When you work out your Business Model - the most important place to start is with
the
Value Proposition and Customer Segment.
The Value Proposition defines the value that you're creating for your stakeholders
- in
business, this means your customers.
In not-for-profits, the stakeholders and value propositions are usually more
complex.
A common mistake that people make here is to list the features of their idea.
In the case of the Xerox 914, the value proposition isn't that the copier can make
5 copies per
minute, or that the copies are of archival quality.
The value proposition when they launched the 914 was: get the same quality of
documents
that you get from a typist, at a fraction of the cost.
Once the value of photocopying was finally established, this Value Proposition
changed
to: the fastest, cheapest way to make a copy of any document.
The Customer Segment defines the stakeholders for whom you are creating value.
For the Xerox 914, the customer segment was: Fortune 500 companies that had big
typing
pools.
When launching new ideas, it is best to have the most precise customer segment you
can
identify to start with.
This target market was much more successful for Haloid than the earlier one that
they
used - all companies with a mimeograph machine.
It was more successful because it had a much sharper focus.
The next big issue that Haloid had to address was pricing.
Their earlier attempts at selling photocopiers had failed in part because their
equipment
was more than six times as expensive as their closest competitor - mimeograph
machines.
With the 914, they solved this problem by using leasing instead of outright sales.
This fills in the bottom right box in the BMC - Revenue Streams.
Channel describes the various ways that you can reach your Customer Segment.
The choice of Fortune 500 firms as the customer segment, and leasing as the Revenue
Stream
determined that the best Channel to use was direct sales.

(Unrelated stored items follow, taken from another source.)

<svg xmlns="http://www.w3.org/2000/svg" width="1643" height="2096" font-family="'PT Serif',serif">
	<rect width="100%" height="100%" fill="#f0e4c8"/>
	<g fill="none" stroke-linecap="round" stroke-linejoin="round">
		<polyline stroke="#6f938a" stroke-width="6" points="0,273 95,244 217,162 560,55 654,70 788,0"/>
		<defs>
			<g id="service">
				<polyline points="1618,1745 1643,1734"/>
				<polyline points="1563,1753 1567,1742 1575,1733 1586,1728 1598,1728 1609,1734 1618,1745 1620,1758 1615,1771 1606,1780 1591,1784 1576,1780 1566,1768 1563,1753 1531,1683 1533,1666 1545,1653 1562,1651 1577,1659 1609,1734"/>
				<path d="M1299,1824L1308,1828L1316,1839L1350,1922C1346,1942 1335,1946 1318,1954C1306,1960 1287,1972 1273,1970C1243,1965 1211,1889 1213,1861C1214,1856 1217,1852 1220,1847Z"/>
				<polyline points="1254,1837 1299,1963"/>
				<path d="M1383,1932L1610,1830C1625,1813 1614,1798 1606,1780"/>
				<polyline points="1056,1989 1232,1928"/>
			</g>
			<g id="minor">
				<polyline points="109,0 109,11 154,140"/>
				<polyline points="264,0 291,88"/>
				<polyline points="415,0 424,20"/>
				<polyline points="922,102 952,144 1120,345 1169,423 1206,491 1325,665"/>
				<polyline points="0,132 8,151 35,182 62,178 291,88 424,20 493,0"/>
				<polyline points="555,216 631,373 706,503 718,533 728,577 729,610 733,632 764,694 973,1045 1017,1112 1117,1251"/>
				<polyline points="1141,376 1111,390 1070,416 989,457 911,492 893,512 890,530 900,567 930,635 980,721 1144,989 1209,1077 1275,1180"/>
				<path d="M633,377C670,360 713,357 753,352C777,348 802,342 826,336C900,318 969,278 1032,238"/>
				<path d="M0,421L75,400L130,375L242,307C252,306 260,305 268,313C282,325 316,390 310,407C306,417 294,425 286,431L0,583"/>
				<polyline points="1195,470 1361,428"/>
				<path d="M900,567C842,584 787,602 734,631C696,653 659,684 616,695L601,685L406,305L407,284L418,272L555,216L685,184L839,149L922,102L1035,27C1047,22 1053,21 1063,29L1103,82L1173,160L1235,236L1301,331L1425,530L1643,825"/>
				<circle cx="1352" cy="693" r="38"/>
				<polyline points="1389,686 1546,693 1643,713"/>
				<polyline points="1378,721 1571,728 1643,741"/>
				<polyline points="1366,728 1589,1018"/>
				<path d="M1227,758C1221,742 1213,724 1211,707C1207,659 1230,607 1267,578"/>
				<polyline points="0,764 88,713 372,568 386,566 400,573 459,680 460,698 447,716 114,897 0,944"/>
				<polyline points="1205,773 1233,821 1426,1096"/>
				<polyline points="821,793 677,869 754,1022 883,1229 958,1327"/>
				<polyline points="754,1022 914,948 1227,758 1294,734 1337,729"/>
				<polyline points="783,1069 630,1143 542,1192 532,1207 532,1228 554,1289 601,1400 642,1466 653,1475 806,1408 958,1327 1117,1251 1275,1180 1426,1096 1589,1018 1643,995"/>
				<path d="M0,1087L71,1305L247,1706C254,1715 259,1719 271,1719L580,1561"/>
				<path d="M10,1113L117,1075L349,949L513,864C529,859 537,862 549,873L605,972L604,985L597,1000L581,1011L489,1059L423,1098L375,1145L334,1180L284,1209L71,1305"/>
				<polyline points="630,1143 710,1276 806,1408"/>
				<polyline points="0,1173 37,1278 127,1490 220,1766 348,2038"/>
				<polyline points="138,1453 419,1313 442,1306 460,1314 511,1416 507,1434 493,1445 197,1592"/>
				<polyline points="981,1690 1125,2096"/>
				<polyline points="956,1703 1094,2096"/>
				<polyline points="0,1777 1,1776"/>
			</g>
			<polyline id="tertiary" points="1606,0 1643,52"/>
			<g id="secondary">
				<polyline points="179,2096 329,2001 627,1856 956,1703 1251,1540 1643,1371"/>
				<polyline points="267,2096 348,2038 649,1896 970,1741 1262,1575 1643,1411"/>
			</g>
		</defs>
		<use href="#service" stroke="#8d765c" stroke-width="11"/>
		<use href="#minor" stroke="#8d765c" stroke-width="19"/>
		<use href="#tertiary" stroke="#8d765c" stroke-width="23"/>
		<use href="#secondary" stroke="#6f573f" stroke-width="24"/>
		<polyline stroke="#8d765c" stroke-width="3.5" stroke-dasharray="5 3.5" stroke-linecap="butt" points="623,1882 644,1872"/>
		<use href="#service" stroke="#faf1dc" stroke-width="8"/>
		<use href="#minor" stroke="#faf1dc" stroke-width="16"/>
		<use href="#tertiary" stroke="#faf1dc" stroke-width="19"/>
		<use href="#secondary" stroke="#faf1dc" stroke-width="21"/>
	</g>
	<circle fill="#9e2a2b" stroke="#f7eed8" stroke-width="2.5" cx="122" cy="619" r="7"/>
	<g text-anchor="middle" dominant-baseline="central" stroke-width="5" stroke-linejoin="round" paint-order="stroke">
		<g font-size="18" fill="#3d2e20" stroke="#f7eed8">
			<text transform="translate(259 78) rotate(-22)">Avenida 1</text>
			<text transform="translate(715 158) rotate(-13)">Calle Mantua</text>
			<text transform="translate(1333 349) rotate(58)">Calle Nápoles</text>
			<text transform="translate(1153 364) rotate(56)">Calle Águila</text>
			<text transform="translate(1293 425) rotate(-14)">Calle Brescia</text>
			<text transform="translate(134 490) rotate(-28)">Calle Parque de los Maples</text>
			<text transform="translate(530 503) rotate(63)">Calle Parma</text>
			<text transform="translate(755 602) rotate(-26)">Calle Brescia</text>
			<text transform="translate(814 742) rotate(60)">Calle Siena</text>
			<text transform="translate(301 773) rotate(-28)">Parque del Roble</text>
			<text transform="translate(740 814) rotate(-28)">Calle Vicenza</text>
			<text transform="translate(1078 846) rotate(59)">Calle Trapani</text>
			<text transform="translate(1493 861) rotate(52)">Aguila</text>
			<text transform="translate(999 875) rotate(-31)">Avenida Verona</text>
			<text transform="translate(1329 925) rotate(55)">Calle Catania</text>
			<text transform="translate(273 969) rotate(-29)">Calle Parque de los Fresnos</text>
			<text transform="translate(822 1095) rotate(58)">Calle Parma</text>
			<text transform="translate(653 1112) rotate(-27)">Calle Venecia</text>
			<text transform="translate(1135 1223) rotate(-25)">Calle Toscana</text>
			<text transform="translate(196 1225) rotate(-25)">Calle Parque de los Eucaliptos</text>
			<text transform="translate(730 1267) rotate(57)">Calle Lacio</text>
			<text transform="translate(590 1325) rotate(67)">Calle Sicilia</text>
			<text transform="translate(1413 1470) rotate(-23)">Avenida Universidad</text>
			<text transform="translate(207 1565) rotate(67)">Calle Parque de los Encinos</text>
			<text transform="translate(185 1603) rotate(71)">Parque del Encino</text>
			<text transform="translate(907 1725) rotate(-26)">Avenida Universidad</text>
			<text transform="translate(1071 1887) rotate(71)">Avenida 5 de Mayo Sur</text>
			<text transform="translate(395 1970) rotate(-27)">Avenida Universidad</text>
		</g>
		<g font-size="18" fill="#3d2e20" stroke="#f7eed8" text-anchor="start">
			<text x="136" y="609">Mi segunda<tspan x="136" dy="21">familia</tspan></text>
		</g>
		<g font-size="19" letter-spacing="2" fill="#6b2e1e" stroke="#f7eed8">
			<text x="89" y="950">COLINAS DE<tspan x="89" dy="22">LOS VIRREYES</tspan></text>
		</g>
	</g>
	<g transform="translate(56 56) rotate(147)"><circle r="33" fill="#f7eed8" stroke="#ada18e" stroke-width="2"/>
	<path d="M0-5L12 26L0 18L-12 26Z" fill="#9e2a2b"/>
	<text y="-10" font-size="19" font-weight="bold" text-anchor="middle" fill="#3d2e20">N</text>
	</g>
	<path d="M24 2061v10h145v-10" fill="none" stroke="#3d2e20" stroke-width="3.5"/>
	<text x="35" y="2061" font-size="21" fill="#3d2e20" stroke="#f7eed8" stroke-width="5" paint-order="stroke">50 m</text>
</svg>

It's really hard to sell a lease without a well-trained professional sales staff
that
interacts directly with the clients.
Customer Relationship describes how you interact with your Customer Segment.
Is it a transactional relationship, where they just buy something once and you
never
see them again?
Or are you trying to form deeper, more strategic relationships with a smaller set
of customers.
Again, the choice of Fortune 500 Firms as the Customer Segment determined the
answer
for Haloid.
They wanted long-term partnerships with their customers.
Your decisions on the right side of the BMC determine what goes in the boxes on the
left
side.
Key Activities are the things you need to do to create and deliver your Value
Proposition.
Some of the Key Activities that Haloid had to undertake included: high-quality
sales
and service, marketing, and manufacturing.
Key Resources defines the things required to undertake the Key Activities, they
include:
intellectual properties, human capabilities, financial resources, and physical
assets.
Some of the Key Resources for the Xerox 914 included many photocopier patents,
their highly
skilled sales force, manufacturing plants, and a relatively large amount of dollars
to
support the launch.
This last point is a bit subtle - because leasing was the primary Revenue Stream,
Haloid
required greater cash reserves to launch the 914 than if they had been selling them
outright,
because the money took longer to show up.
Key Partnerships is a broad category.
It includes both genuine partnerships like joint ventures or sponsorships, but also
the
other firms in your supply and distribution chains.
It also includes any Key Activities that you outsource.
Aside from normal supply and distribution partners, the most notable Key
Partnership
for the Xerox 914 was the marketing agency that produced the ads designed to reach
Fortune
500 decision makers.
The three boxes on the left hand side then define the last box in the BMC - your
Cost
Structure.
Of course, the main thing here is to include everything that you're paying for, and
making
sure that in time, that number is lower than the one being produced by your revenue
Streams.
Business models are an essential part of successful innovation.
The Business Model Canvas is a great tool to use to help identify how you can
create
and deliver value with your innovative ideas, and how you can capture enough of
that value
yourself to be economically sustainable.